Precise discrimination of G-quadruplex conformation by chiral nanoassembly with photo-reversibility
摘要
The precise detection and dynamic modulation of G-quadruplexes (G4s) are essential for elucidating their roles in gene regulation, genome stability, and disease pathogenesis. However, seldom has a photo-reversible small-molecule assembly capable of dynamically responding to G4s been reported. Here, we present a novel self-assembly strategy based on a π-extended compound, S2, which spontaneously forms functionalized helical nanoassemblies with a 51-fold enhanced chiral signal. These nanoassemblies enable S2 to discriminate parallel, antiparallel, and hybrid G4 topologies through ratiometric fluorescence and stereoselective spatial alignment. Remarkably, the S2 nanoassembly also exhibits enhanced sensitivity for RNA G4s over existing probes. Mechanistic studies reveal that this superior performance arises from a cascade response mechanism involving “assembly disruption–monomer release–fluorescence activation”. Moreover, the photoisomerization capability of S2 facilitates reversible binding to parallel G4s under alternating UV/Vis irradiation.

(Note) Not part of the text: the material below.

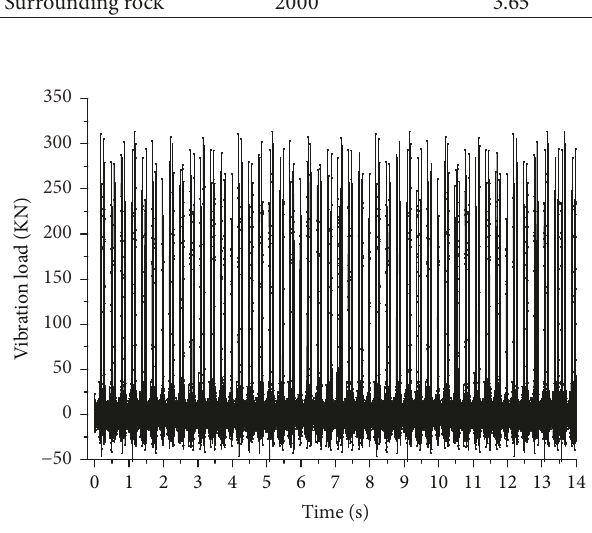
Figure 6: Measured train vibration load curve (300km/h).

Finally, S2 is successfully used for in situ imaging of RNA G4s in live cells and for the detection of RNA G4s in clinical blood samples, enabling the differentiation between healthy individuals and lung cancer patients. This study introduces a “nanoassembly-G4 interactome” framework that extends beyond traditional ligand design paradigms, offering a valuable tool for the analysis of G4s in both biological and clinical contexts.